Carry on the article below about the Southern Tier brewery's deal with Ulysses Management, starting right after its last sentence.

> **Source text**
******

Lots of deals coming down the pike, though more have been private equity (see Utah craft brewers' private equity solutions over the past year and a half), private buy-outs (Duvel Moortgat on Boulevard) and creative solutions (see Harpoon, New Belgium ESOPS) than the long-threatened big brewer buyouts (although stay tuned on that front). Now, we've just learned that upstate New York's Southern Tier, maker of popular pumpkin beer, Pumking, has struck a deal with New York City based investment firm, Ulysses Management LLC. The investment is subject to licensing approval. First Beverage Group acted as advisor to Southern Tier.
According to official announcement scheduled to hit today, the partnership "will support the continued expansion of the brewery, new distribution support, sales force growth, and enhanced branding and marketing initiatives." Monetary details were not disclosed.
And that's not all. The brewer has also hired Pabst and A-B alum John Coleman as CEO, effective Monday. He's former president and COO of Pabst, and was SVP Sales, Western Region A-B prior to that. "Most recently, John has been working with craft distillery brands to develop new paths to market and facilitate distribution relationships," per release.
THE BREWERY. Southern Tier is a hot craft brewer. The 11-year-old brewer claims average annual volume growth of 48% since inception. This year they're up 40%.
In the Brewers Association's latest Top 50 Craft Brewers list (for the 2013 year), the brewer jumped from 37 to 31. They plan to do more than 100,000 barrels in 2014. An $8 million expansion in 2012 tripled their capacity to 150,000-barrel runroom.

******

> **Data extract**
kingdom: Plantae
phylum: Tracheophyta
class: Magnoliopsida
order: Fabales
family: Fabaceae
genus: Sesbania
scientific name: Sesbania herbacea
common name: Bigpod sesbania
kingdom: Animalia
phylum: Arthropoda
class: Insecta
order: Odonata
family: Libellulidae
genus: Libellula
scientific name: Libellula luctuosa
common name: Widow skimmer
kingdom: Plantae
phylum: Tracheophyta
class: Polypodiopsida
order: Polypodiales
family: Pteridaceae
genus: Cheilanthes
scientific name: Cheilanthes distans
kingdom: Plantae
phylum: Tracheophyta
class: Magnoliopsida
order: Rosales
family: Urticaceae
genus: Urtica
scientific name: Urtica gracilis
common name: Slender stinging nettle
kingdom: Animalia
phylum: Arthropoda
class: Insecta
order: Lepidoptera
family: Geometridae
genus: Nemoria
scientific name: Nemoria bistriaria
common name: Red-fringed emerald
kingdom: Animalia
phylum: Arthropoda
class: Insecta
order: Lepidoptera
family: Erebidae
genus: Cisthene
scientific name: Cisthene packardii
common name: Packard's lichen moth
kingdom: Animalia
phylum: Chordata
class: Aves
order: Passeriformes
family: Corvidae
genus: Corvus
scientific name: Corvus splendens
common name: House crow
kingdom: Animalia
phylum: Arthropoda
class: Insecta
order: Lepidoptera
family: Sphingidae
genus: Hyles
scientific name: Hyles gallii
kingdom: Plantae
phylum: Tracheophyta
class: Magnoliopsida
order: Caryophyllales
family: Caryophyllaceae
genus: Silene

******

> **Final result**
And they're branching out beyond beer: Last month they launched the DeMunck's Hard Cider brand, and will be opening a sister craft distillery in 2015.
BBD caught up with Southern Tier co-founder Phin DeMink on the haps. Why this investment firm, why now?
"The decision was made to bring in a partner so that we had the right resources to continue to grow the brewery," said Phin. "I plan on staying every bit involved as I've always been."
A strategic buyer might not have been a good fit. "When we even considered looking at partners, we had a very detailed criteria," Phin told BBD. That included an entity with a "long-term perspective" on things.
"When we met Ulysses, we were really impressed that they were a New York-based, small family office ... as we started talking to them, we were aligned on multiple things. They're passionate about craft, they understand craft, they understand small business and who we are, and the things important and near and dear to us." (Their private equity arm boasts "a wide variety of industries around the globe, in companies that can range in enterprise value from micro cap to in excess of $1 billion," per site.)
So where will they put their investment to work first? "I think probably the first areas we're going to start looking at heavily is building up our sales force, working with our wholesalers, really focusing on that end of the business, which is also why we decided to bring on John Coleman," said Phin.
Phin called John "a beer guy through and through who's won the respect of distributors and retailers around the country over his many years in the industry with hard work, integrity and a spirit of partnership. This will allow me to focus on what I love best - making beer and innovating."
YTD TRENDS. Big pumpkin fall play Pumking is up "pretty big this year," Phin said. "This was the first year that we were ahead of the game and we were able to execute all of our distribution plans very strategically. So I think that had a lot to do with it." But flagships IPA and 2XIPA are still growing too, "especially in our core markets."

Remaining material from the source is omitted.